A RESURFACED video of Kamala Harris has brought backlash to the Democratic nominee after she vowed to implement a controversial policy.
Harris threatened to “snatch” patents away from drug companies to lower costs in a 2019 speech – and the clip has raised concerns from voters on social media.
In her speech at a campaign event in Iowa at the time, Harris spoke about how as president, she would make sure that the government sets a fair market.
She went on to say that companies that didn’t comply would be stripped of federal funding in order to lower prices for drugs.
“I will snatch their patent so that we will take over,” she said in the resurfaced video.
A rally attendee in the audience at the time then asked, “Can we do that?”
“Yes we can do that!” she responded.
“The question is, do you have the will to do it?
“I have the will to do it.”
‘SCARIEST THING I’VE EVER HEARD’
The clip is circulating on X as critics accuse Harris of plotting a “government takeover.”
“This is the scariest thing I’ve ever heard from a candidate for the President of the United States,” one X user wrote.
“Kamala Harris bragging about nationalizing private sector assets.
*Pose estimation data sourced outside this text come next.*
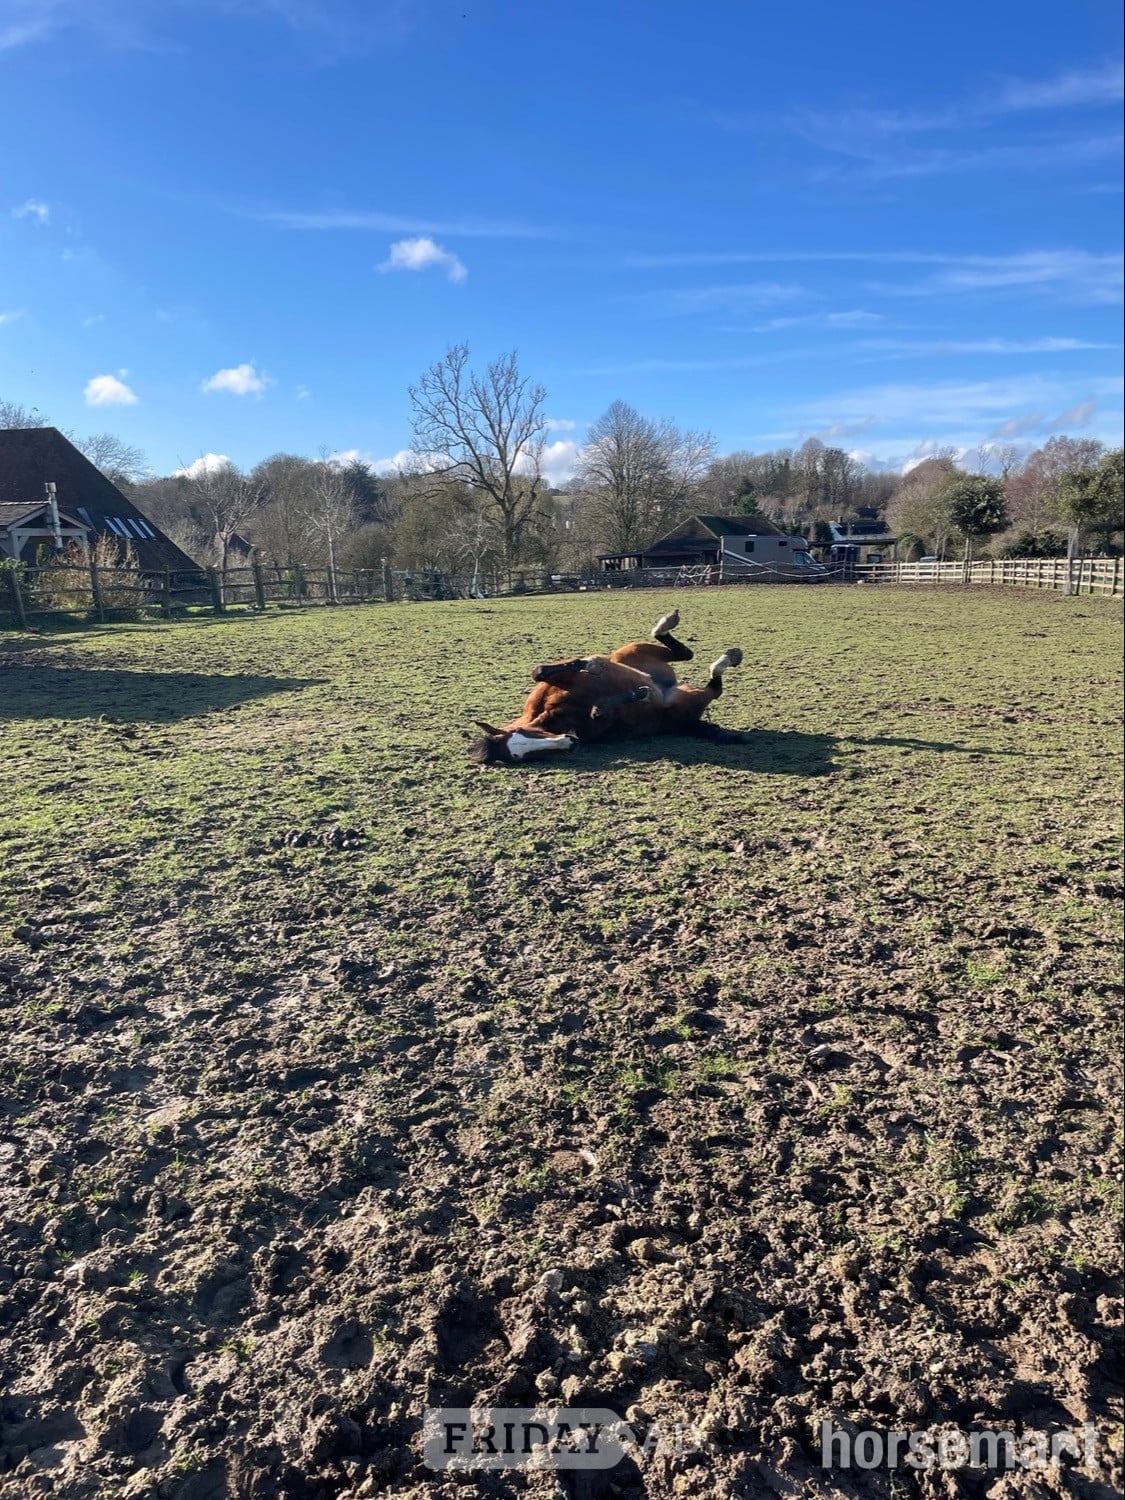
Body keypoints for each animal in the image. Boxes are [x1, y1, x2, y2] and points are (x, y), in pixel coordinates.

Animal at [469, 610, 744, 765]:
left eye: (522, 733)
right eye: (520, 756)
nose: (571, 742)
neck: (553, 714)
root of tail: (670, 686)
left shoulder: (561, 681)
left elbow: (540, 671)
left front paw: (593, 665)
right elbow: (600, 711)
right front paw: (637, 693)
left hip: (629, 652)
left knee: (684, 654)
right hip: (686, 701)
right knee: (712, 683)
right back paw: (724, 660)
She said she will ‘snatch’ their patents.
“She has the power to do that. If she’ll have the state steal intellectual property, she will have the state commandeer all property.
“This is the real dictator in waiting.”
“The party frightened about the ‘threat to our democracy’ is nominating a wannabe tyrant,” filmmaker Eric Abbenante slammed in a post.
Kamala’s legal background
Kamala’s background in law and politics spans decades.
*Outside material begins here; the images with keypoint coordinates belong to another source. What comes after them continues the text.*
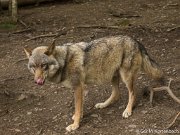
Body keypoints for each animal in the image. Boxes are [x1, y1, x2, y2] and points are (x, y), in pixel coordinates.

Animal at [23, 35, 163, 131]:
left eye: (43, 65)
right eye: (33, 67)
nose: (37, 81)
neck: (64, 61)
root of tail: (135, 40)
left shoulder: (78, 87)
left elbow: (78, 107)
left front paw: (75, 125)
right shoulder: (80, 88)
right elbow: (80, 107)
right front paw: (78, 117)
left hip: (125, 77)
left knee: (132, 93)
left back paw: (127, 111)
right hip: (112, 76)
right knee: (116, 94)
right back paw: (103, 105)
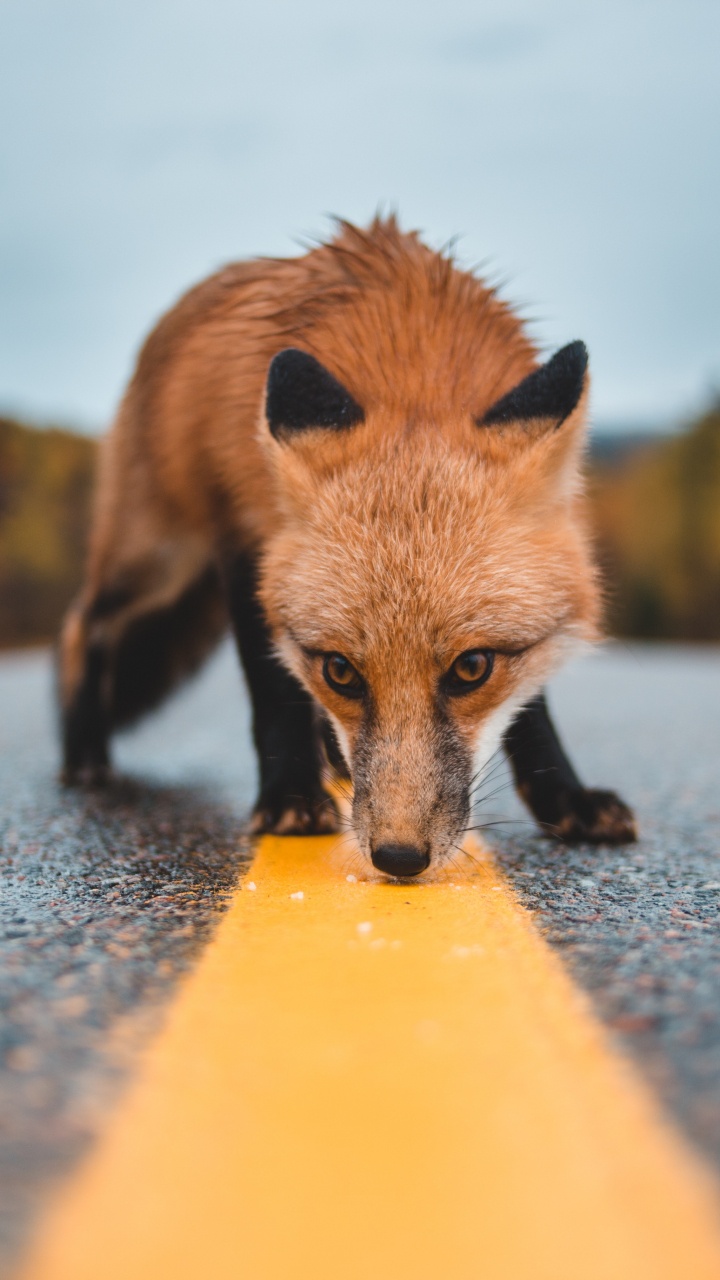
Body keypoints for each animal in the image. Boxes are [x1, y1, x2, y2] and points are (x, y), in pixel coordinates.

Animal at [57, 220, 632, 880]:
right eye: (341, 671)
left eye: (472, 668)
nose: (399, 857)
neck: (413, 365)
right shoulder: (245, 542)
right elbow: (273, 688)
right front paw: (288, 796)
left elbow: (532, 711)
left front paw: (565, 798)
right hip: (159, 557)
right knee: (83, 623)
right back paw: (83, 752)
Kamala Harris first began her career as a San Francisco District Attorney in 1998, when District Attorney Terence Hallin recruited her. Since then, she’s faced several controversial cases.
In 2004, Harris dealt with the shooting of Officer Isaac Espinoza. The 29-year-old San Francisco officer was in his unmarked car with his partner when he flashed his lights at a man named David Hill, Calm Matters reported.
Hill fired several rounds from his AK-47 at the officers, killing Espinoza. When Hill was being prosecuted, Harris refused to charge him with the death penalty. A decision she faced major backlash for. Harris’ decision to decline the death penalty immediately painted her as an anti-police prosecutor.
Since that case, Harris has positioned herself as a “progressive prosecutor.” However, many on the left have argued she was too tough.
“I don’t know what Harris could possibly do to regain the trust of those who are intimately familiar with the ways she, like any other prosecutor, has sent people to prison and made a career off of appearing to be tough on crime,” Wanda Bertram, a communication strategist at the Prison Policy Initiative told Vox.
“Well, this is crazy,” Texas Governor Greg Abbott reacted to the video.
“Here is Kamala Harris in 2019 when running the first time saying as President she would take peoples legally binded patents on their products or inventions and make them the governments,” another X user wrote.
“This woman is a full fledged communist and is trying hard to hide it this time around.
“Do not let someone like this ruin a capitalist country,” he added.
‘SHE’S A LUNATIC’
The insults hurled at Harris echoed the remarks of Donald Trump at his rally in Pennsylvania on Saturday, where he lobbed some critiques at his rival in the upcoming presidential election.
He said that while Harris’ plan to help the economy might “sound good politically,” it was still “very dangerous” and “communist.”
“People say, don’t use bad language,” he said at the event in Wilkes-Barre.
“They say, please don’t call people stupid, but they are stupid people. How else do you describe it?”
“She’s a socialist lunatic,” he continued.
“That’s the other thing, please sir, please don’t call her a lunatic, but that’s what she is – she’s a lunatic.”
“People say, be nice. Have you heard her laugh? That is the laugh of a crazy person.
“That is a laugh of a lunatic,” he said.
Read more on the Scottish Sun
The controversial video appeared days before the Democratic National Convention is set to kick off in Chicago.
And Trump and Harris themselves are slated to face off in an ABC debate on September 10.